Omega-3 Fat: How Much is Enough?
“How much omega-3 fat supplement should I be taking daily?” Frankly, it is not a simple question to answer. The reason for this is that our body needs a balance between omega-3 and omega-6 fat intake.
Several recent studies validate this point. A paper published in the New England Journal of Medicine demonstrated no benefit from taking just one gram of fish oil per day. Yet, a brand new study released a couple weeks ago showed that six grams of fish oil daily achieved the goal of the study.
What is telling about all of the recently published information is that only studies that consume a much higher quantity of omega-3 oil than we consume daily in our diet do we see any clinical benefit. My practice in Gastroenterology has demonstrated this fact as well. I have now tested about 2500 individuals with the “Omega Check” and have found less than ten individuals who were consuming enough omega-3 supplements and most everyone ingests too much omega-6 fats.
As I pointed out in my article about the “Omega Check,” we can change our diet to rebalance our omega levels. Usually it requires us to decrease our vegetable oils, nuts and processed foods while increasing our fish, flax or krill oil intake. After a few months of dietary correction, we can remeasure our omega levels to see if the correction has brought them back into balance.

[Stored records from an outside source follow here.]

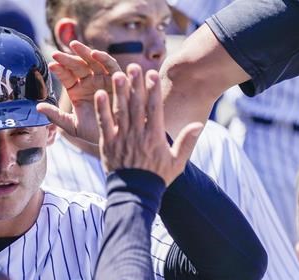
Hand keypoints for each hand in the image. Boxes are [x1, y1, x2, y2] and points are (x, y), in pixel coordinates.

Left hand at [37, 40, 121, 145]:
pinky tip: (94, 54)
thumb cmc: (94, 132)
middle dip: (67, 59)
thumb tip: (37, 108)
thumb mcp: (72, 126)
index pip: (66, 76)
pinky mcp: (118, 79)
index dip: (59, 70)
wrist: (115, 138)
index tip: (51, 65)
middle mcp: (89, 82)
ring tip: (73, 46)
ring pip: (93, 61)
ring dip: (84, 52)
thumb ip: (56, 116)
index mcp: (77, 90)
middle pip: (77, 66)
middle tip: (56, 54)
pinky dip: (104, 59)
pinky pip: (111, 66)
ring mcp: (103, 79)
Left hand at [95, 64, 203, 185]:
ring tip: (117, 74)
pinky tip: (100, 94)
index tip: (152, 74)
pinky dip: (102, 109)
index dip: (153, 90)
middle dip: (135, 85)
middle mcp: (138, 135)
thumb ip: (186, 141)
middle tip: (133, 66)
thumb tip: (198, 124)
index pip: (154, 109)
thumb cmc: (157, 178)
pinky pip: (104, 124)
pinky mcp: (108, 144)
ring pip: (120, 112)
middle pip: (136, 105)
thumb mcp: (177, 162)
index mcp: (155, 137)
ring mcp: (121, 139)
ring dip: (119, 92)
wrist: (135, 194)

One of the frustrating messages that I hear daily from my patients is that they just read that there is no benefit in taking omega-3 oil. Yet, the data are overwhelming that omega-3 fats are essential for nutritional health. The problem is that we are not given any guidance on the food label about quantities of omega-3 or omega-6 fats.
The U.S. Department of Agriculture website gives guidance on most nutrients in what is known as the recommended daily allowance or RDA. The most recent RDA for omega-6 fat is 11 to 17 grams per day. Their guidance for omega-3 fat intake is 1.2 to 1.4 grams per day. I am not sure how these numbers were derived because our body requires about 1.5 to 2 times as much omega-3 fats compared with omega-6 fat to get our bodies into balance.
Based on the “Omega Check” values in your body you would need to consume 22 to 34 grams of fish oil per day to balance 11 to 17 grams of omega-6 fat in your diet. It is far easier to dramatically reduce your omega-6 intake rather than consuming 40 to 60 capsules of fish oil per day (20-30 grams) in order to balance your omega levels. The present ratio of omega-6 to omega-3 fat in our diet is about 18:1. That ratio should be about 1:2.
How do you bring down your omega 6 to omega-3 ratio so that you do not have to consume so much omega-3 supplement? The best way is to reduce your primary sources of omega-6 fat intake. This means that you need to reduce nuts, vegetable oils, deep fried foods and processed foods (see previous articles).
The other thing is to get your blood tested a couple times per year to see if your omega levels are balanced and adjust your diet and omega-3 supplementation accordingly. I hope this is helpful. Get balanced.